Give the data again in full, exactly as written below.

Structured page parsing data
* * *

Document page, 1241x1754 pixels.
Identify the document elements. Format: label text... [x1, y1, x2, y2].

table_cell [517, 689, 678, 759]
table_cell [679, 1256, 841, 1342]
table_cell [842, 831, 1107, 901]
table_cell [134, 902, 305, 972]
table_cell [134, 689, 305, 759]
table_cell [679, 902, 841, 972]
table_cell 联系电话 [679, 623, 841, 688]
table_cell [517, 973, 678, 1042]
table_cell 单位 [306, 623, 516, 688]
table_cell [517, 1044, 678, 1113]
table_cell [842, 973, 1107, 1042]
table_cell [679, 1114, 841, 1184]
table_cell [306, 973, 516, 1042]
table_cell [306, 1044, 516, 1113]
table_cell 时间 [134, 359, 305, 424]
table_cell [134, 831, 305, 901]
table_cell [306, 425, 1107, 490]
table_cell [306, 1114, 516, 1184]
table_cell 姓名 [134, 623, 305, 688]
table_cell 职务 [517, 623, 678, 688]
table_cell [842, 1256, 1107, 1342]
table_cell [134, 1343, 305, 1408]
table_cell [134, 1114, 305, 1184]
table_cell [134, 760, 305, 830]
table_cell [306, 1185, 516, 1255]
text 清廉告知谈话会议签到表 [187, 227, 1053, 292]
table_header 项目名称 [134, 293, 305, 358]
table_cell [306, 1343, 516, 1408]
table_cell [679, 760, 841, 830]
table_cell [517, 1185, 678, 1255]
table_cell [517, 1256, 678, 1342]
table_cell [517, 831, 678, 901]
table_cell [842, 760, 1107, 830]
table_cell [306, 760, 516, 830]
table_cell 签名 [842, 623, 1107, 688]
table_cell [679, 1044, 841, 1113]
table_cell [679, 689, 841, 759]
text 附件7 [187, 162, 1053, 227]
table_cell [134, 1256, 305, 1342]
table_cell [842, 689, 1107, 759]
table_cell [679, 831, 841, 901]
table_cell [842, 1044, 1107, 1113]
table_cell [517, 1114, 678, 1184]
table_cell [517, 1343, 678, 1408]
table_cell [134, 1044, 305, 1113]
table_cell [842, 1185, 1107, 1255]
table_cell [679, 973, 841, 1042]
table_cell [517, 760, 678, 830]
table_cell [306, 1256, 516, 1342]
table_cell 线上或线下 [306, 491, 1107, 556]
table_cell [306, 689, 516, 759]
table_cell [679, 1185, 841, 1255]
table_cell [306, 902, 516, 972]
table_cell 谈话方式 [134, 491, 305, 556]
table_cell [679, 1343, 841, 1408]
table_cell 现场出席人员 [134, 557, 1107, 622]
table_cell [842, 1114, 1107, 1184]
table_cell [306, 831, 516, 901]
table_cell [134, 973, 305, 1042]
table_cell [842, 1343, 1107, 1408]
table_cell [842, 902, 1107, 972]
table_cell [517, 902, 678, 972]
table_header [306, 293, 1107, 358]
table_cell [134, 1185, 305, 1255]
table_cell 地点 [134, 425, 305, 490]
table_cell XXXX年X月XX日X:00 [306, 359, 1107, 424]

* * *

• Response area
Document page, 1241x1754 pixels.
Identify the document elements. Format: label text... [x1, y1, x2, y2].

table_cell [517, 689, 678, 759]
table_cell [679, 1256, 841, 1342]
table_cell [842, 831, 1107, 901]
table_cell [134, 902, 305, 972]
table_cell [134, 689, 305, 759]
table_cell [679, 902, 841, 972]
table_cell 联系电话 [679, 623, 841, 688]
table_cell [517, 973, 678, 1042]
table_cell 单位 [306, 623, 516, 688]
table_cell [517, 1044, 678, 1113]
table_cell [842, 973, 1107, 1042]
table_cell [679, 1114, 841, 1184]
table_cell [306, 973, 516, 1042]
table_cell [306, 1044, 516, 1113]
table_cell 时间 [134, 359, 305, 424]
table_cell [134, 831, 305, 901]
table_cell [306, 425, 1107, 490]
table_cell [306, 1114, 516, 1184]
table_cell 姓名 [134, 623, 305, 688]
table_cell 职务 [517, 623, 678, 688]
table_cell [842, 1256, 1107, 1342]
table_cell [134, 1343, 305, 1408]
table_cell [134, 1114, 305, 1184]
table_cell [134, 760, 305, 830]
table_cell [306, 1185, 516, 1255]
text 清廉告知谈话会议签到表 [187, 227, 1053, 292]
table_header 项目名称 [134, 293, 305, 358]
table_cell [306, 1343, 516, 1408]
table_cell [679, 760, 841, 830]
table_cell [517, 1185, 678, 1255]
table_cell [517, 1256, 678, 1342]
table_cell [517, 831, 678, 901]
table_cell [842, 760, 1107, 830]
table_cell [306, 760, 516, 830]
table_cell 签名 [842, 623, 1107, 688]
table_cell [679, 1044, 841, 1113]
table_cell [679, 689, 841, 759]
text 附件7 [187, 162, 1053, 227]
table_cell [134, 1256, 305, 1342]
table_cell [842, 689, 1107, 759]
table_cell [679, 831, 841, 901]
table_cell [842, 1044, 1107, 1113]
table_cell [517, 1114, 678, 1184]
table_cell [517, 1343, 678, 1408]
table_cell [134, 1044, 305, 1113]
table_cell [842, 1185, 1107, 1255]
table_cell [679, 973, 841, 1042]
table_cell [517, 760, 678, 830]
table_cell [306, 1256, 516, 1342]
table_cell 线上或线下 [306, 491, 1107, 556]
table_cell [306, 689, 516, 759]
table_cell [679, 1185, 841, 1255]
table_cell [306, 902, 516, 972]
table_cell 谈话方式 [134, 491, 305, 556]
table_cell [679, 1343, 841, 1408]
table_cell 现场出席人员 [134, 557, 1107, 622]
table_cell [842, 1114, 1107, 1184]
table_cell [306, 831, 516, 901]
table_cell [134, 973, 305, 1042]
table_cell [842, 1343, 1107, 1408]
table_cell [842, 902, 1107, 972]
table_cell [517, 902, 678, 972]
table_header [306, 293, 1107, 358]
table_cell [134, 1185, 305, 1255]
table_cell 地点 [134, 425, 305, 490]
table_cell XXXX年X月XX日X:00 [306, 359, 1107, 424]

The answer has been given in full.